Your goal:
Transcribe the listing below in its entirety.

Extracted data:

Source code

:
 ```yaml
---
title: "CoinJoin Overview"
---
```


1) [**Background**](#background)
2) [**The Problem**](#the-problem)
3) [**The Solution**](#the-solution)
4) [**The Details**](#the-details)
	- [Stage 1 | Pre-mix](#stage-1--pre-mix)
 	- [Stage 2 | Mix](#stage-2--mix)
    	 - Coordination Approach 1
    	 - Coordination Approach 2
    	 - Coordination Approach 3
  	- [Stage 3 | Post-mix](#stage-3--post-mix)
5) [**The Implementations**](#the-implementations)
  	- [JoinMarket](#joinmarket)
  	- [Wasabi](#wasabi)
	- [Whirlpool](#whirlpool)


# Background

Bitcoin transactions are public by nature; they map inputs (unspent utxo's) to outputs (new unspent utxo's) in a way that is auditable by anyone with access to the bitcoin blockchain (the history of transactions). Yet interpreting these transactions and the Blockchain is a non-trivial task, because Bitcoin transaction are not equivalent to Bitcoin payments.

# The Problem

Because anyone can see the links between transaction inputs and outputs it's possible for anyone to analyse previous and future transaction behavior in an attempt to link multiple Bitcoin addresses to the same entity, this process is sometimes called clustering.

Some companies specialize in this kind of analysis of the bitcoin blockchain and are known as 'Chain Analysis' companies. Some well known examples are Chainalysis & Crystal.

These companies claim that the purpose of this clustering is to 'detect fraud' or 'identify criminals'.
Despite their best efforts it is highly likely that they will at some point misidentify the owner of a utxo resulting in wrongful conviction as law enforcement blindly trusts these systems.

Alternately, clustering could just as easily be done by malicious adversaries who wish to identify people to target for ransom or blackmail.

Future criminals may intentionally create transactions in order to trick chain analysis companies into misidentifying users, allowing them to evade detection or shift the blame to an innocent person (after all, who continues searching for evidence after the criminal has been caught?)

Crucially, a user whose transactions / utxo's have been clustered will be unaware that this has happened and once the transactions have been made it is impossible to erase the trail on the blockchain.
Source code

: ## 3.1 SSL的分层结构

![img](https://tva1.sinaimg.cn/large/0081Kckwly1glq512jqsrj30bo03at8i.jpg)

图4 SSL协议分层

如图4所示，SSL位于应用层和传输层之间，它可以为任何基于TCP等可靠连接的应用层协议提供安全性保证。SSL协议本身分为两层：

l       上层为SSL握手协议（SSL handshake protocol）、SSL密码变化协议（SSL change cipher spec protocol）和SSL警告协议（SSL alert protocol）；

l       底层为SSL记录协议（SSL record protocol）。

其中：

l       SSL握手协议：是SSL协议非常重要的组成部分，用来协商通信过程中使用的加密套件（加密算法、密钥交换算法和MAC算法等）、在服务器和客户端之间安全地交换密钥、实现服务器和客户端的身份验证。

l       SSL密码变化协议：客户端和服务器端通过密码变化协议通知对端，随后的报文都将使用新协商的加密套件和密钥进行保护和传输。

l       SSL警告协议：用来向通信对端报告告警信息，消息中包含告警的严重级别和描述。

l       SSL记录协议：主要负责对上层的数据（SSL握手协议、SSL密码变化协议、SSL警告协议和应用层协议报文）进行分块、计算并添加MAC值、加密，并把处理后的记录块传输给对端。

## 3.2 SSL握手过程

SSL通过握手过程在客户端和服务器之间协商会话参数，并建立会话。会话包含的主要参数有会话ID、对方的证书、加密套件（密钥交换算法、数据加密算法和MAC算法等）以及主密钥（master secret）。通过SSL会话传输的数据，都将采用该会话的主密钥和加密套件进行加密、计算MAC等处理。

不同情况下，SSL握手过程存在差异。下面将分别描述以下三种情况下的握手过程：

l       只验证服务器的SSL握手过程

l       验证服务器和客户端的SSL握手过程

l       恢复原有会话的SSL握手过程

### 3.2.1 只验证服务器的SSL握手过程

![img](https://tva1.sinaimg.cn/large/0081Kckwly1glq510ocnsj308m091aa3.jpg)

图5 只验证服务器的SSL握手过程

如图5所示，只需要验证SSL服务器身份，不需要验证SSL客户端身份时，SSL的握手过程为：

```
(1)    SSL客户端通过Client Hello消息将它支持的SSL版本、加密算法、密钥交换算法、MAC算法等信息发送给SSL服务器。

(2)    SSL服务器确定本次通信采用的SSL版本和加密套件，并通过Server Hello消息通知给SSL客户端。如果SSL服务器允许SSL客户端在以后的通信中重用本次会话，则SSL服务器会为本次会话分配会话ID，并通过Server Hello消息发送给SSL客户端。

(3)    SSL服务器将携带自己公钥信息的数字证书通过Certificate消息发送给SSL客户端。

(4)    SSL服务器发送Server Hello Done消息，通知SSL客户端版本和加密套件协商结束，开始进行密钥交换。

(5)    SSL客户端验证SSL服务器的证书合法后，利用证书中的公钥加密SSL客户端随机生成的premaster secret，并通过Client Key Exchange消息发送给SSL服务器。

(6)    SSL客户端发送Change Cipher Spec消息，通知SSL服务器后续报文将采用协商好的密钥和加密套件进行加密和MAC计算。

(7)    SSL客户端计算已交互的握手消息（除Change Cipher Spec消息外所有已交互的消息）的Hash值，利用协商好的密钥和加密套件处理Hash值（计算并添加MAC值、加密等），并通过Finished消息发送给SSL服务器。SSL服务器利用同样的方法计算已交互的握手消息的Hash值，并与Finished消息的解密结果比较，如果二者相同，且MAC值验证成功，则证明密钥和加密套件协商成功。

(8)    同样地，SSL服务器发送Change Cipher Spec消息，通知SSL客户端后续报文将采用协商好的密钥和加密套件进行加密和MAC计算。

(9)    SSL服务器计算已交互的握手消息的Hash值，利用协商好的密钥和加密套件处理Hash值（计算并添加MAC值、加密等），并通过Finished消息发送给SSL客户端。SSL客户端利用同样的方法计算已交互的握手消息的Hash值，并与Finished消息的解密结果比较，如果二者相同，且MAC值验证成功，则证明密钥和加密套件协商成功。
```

Result of the task:
Source code

:
 ```yaml
---
title: "CoinJoin Overview"
---
```


1) [**Background**](#background)
2) [**The Problem**](#the-problem)
3) [**The Solution**](#the-solution)
4) [**The Details**](#the-details)
	- [Stage 1 | Pre-mix](#stage-1--pre-mix)
 	- [Stage 2 | Mix](#stage-2--mix)
    	 - Coordination Approach 1
    	 - Coordination Approach 2
    	 - Coordination Approach 3
  	- [Stage 3 | Post-mix](#stage-3--post-mix)
5) [**The Implementations**](#the-implementations)
  	- [JoinMarket](#joinmarket)
  	- [Wasabi](#wasabi)
	- [Whirlpool](#whirlpool)


# Background

Bitcoin transactions are public by nature; they map inputs (unspent utxo's) to outputs (new unspent utxo's) in a way that is auditable by anyone with access to the bitcoin blockchain (the history of transactions). Yet interpreting these transactions and the Blockchain is a non-trivial task, because Bitcoin transaction are not equivalent to Bitcoin payments.

# The Problem

Because anyone can see the links between transaction inputs and outputs it's possible for anyone to analyse previous and future transaction behavior in an attempt to link multiple Bitcoin addresses to the same entity, this process is sometimes called clustering.

Some companies specialize in this kind of analysis of the bitcoin blockchain and are known as 'Chain Analysis' companies. Some well known examples are Chainalysis & Crystal.

These companies claim that the purpose of this clustering is to 'detect fraud' or 'identify criminals'.
Despite their best efforts it is highly likely that they will at some point misidentify the owner of a utxo resulting in wrongful conviction as law enforcement blindly trusts these systems.

Alternately, clustering could just as easily be done by malicious adversaries who wish to identify people to target for ransom or blackmail.

Future criminals may intentionally create transactions in order to trick chain analysis companies into misidentifying users, allowing them to evade detection or shift the blame to an innocent person (after all, who continues searching for evidence after the criminal has been caught?)

Crucially, a user whose transactions / utxo's have been clustered will be unaware that this has happened and once the transactions have been made it is impossible to erase the trail on the blockchain.
Source code

: ## 3.1 SSL的分层结构

![img](https://tva1.sinaimg.cn/large/0081Kckwly1glq512jqsrj30bo03at8i.jpg)

图4 SSL协议分层

如图4所示，SSL位于应用层和传输层之间，它可以为任何基于TCP等可靠连接的应用层协议提供安全性保证。SSL协议本身分为两层：

l       上层为SSL握手协议（SSL handshake protocol）、SSL密码变化协议（SSL change cipher spec protocol）和SSL警告协议（SSL alert protocol）；

l       底层为SSL记录协议（SSL record protocol）。

其中：

l       SSL握手协议：是SSL协议非常重要的组成部分，用来协商通信过程中使用的加密套件（加密算法、密钥交换算法和MAC算法等）、在服务器和客户端之间安全地交换密钥、实现服务器和客户端的身份验证。

l       SSL密码变化协议：客户端和服务器端通过密码变化协议通知对端，随后的报文都将使用新协商的加密套件和密钥进行保护和传输。

l       SSL警告协议：用来向通信对端报告告警信息，消息中包含告警的严重级别和描述。

l       SSL记录协议：主要负责对上层的数据（SSL握手协议、SSL密码变化协议、SSL警告协议和应用层协议报文）进行分块、计算并添加MAC值、加密，并把处理后的记录块传输给对端。

## 3.2 SSL握手过程

SSL通过握手过程在客户端和服务器之间协商会话参数，并建立会话。会话包含的主要参数有会话ID、对方的证书、加密套件（密钥交换算法、数据加密算法和MAC算法等）以及主密钥（master secret）。通过SSL会话传输的数据，都将采用该会话的主密钥和加密套件进行加密、计算MAC等处理。

不同情况下，SSL握手过程存在差异。下面将分别描述以下三种情况下的握手过程：

l       只验证服务器的SSL握手过程

l       验证服务器和客户端的SSL握手过程

l       恢复原有会话的SSL握手过程

### 3.2.1 只验证服务器的SSL握手过程

![img](https://tva1.sinaimg.cn/large/0081Kckwly1glq510ocnsj308m091aa3.jpg)

图5 只验证服务器的SSL握手过程

如图5所示，只需要验证SSL服务器身份，不需要验证SSL客户端身份时，SSL的握手过程为：

```
(1)    SSL客户端通过Client Hello消息将它支持的SSL版本、加密算法、密钥交换算法、MAC算法等信息发送给SSL服务器。

(2)    SSL服务器确定本次通信采用的SSL版本和加密套件，并通过Server Hello消息通知给SSL客户端。如果SSL服务器允许SSL客户端在以后的通信中重用本次会话，则SSL服务器会为本次会话分配会话ID，并通过Server Hello消息发送给SSL客户端。

(3)    SSL服务器将携带自己公钥信息的数字证书通过Certificate消息发送给SSL客户端。

(4)    SSL服务器发送Server Hello Done消息，通知SSL客户端版本和加密套件协商结束，开始进行密钥交换。

(5)    SSL客户端验证SSL服务器的证书合法后，利用证书中的公钥加密SSL客户端随机生成的premaster secret，并通过Client Key Exchange消息发送给SSL服务器。

(6)    SSL客户端发送Change Cipher Spec消息，通知SSL服务器后续报文将采用协商好的密钥和加密套件进行加密和MAC计算。

(7)    SSL客户端计算已交互的握手消息（除Change Cipher Spec消息外所有已交互的消息）的Hash值，利用协商好的密钥和加密套件处理Hash值（计算并添加MAC值、加密等），并通过Finished消息发送给SSL服务器。SSL服务器利用同样的方法计算已交互的握手消息的Hash值，并与Finished消息的解密结果比较，如果二者相同，且MAC值验证成功，则证明密钥和加密套件协商成功。

(8)    同样地，SSL服务器发送Change Cipher Spec消息，通知SSL客户端后续报文将采用协商好的密钥和加密套件进行加密和MAC计算。

(9)    SSL服务器计算已交互的握手消息的Hash值，利用协商好的密钥和加密套件处理Hash值（计算并添加MAC值、加密等），并通过Finished消息发送给SSL客户端。SSL客户端利用同样的方法计算已交互的握手消息的Hash值，并与Finished消息的解密结果比较，如果二者相同，且MAC值验证成功，则证明密钥和加密套件协商成功。
```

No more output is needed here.